■ Aim of the exercise ■
Could you copy every record exactly, leaving the pictures behind?

Dataset entries
###

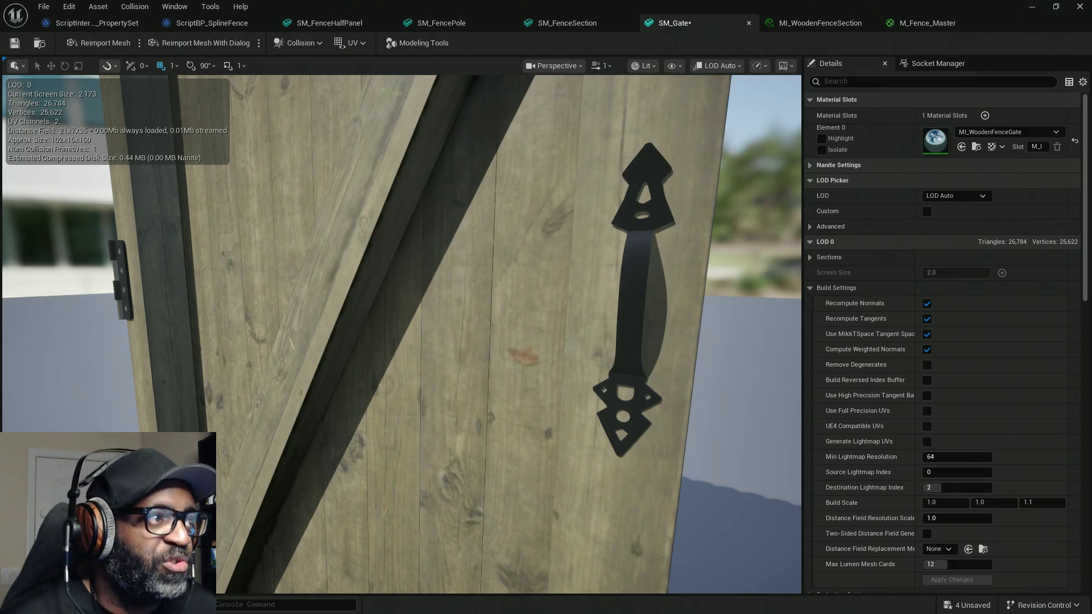
pyautogui.click(79, 45)
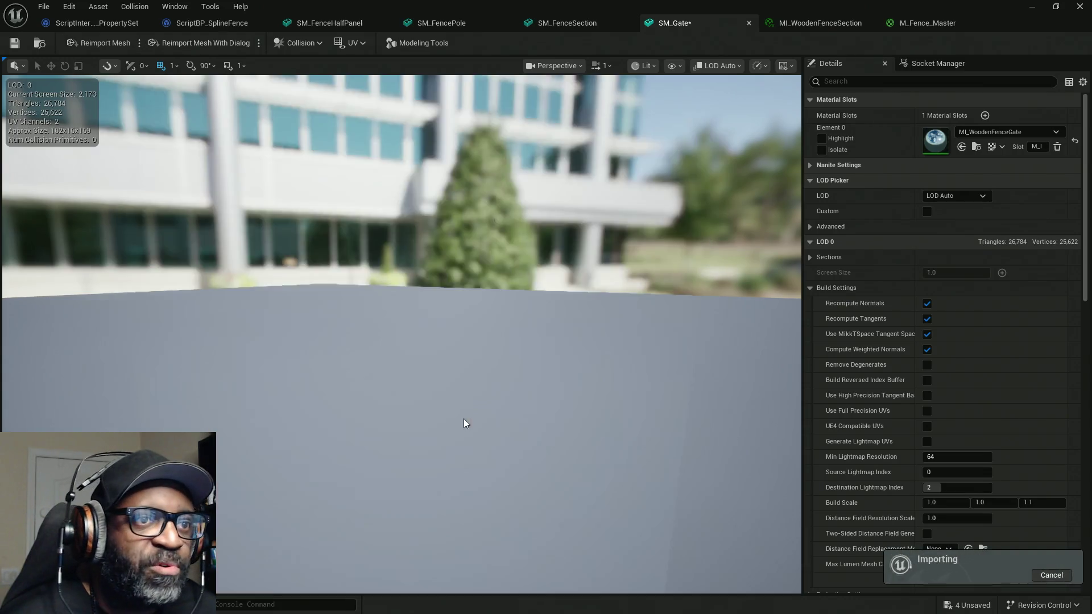
pyautogui.moveTo(698, 256)
pyautogui.mouseDown()
pyautogui.moveTo(568, 259)
pyautogui.moveTo(586, 298)
pyautogui.mouseUp()
pyautogui.press('ctrl+s')
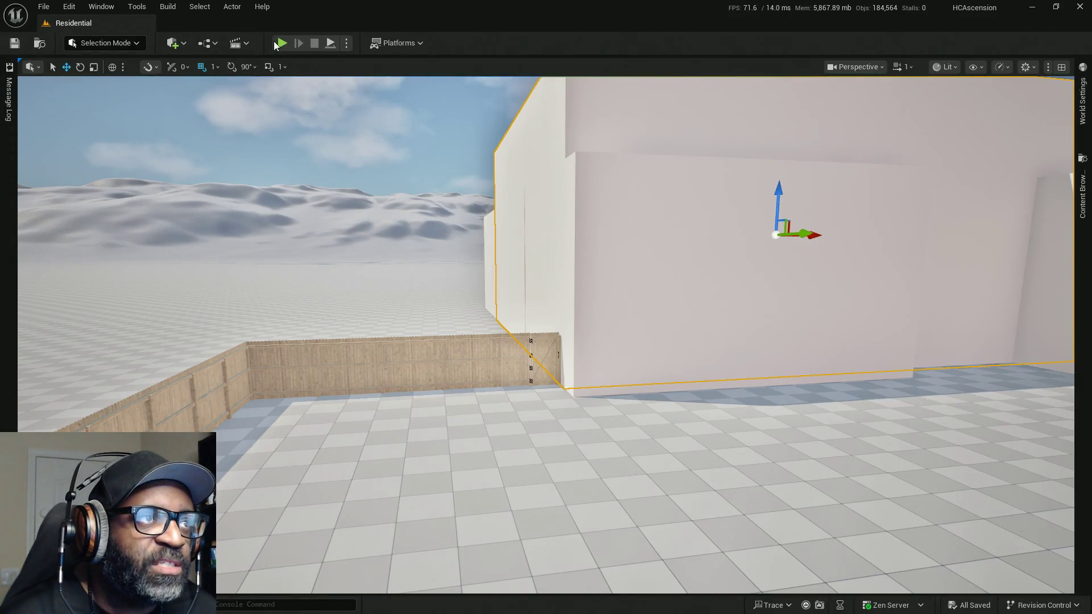
pyautogui.click(283, 45)
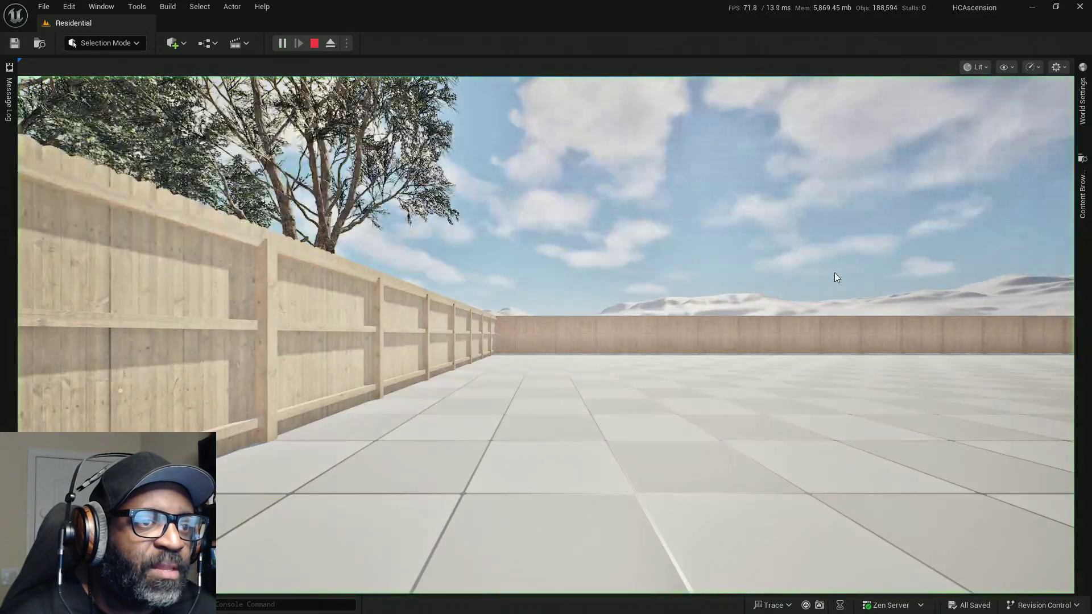
pyautogui.click(835, 277)
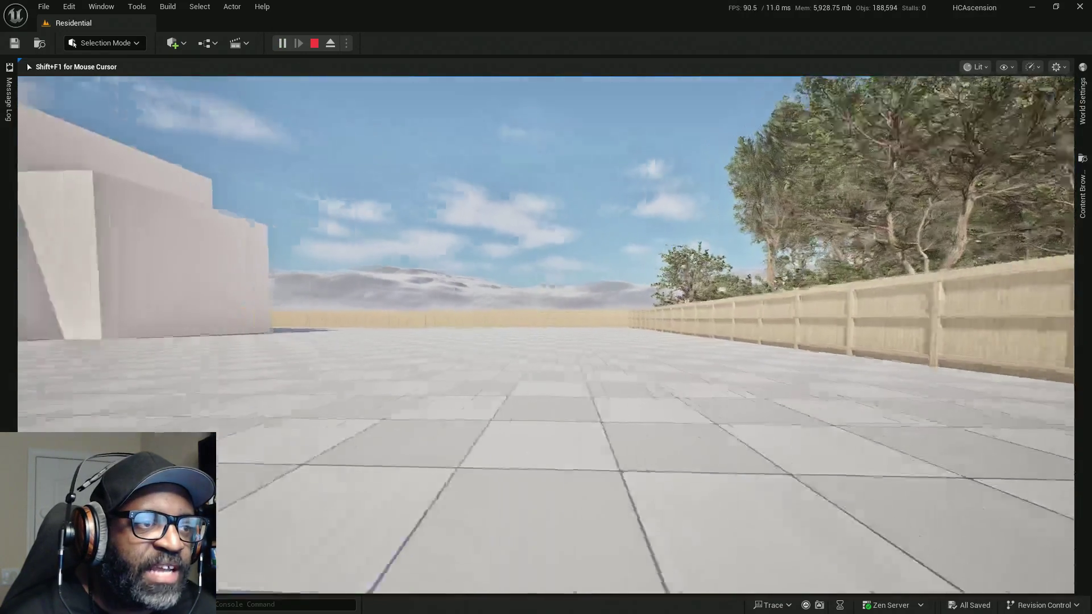
pyautogui.press('w')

###

■ Task answer ■
pyautogui.click(79, 45)
pyautogui.moveTo(698, 256)
pyautogui.mouseDown()
pyautogui.moveTo(568, 259)
pyautogui.moveTo(586, 298)
pyautogui.mouseUp()
pyautogui.press('ctrl+s')
pyautogui.click(283, 45)
pyautogui.click(835, 277)
pyautogui.press('w')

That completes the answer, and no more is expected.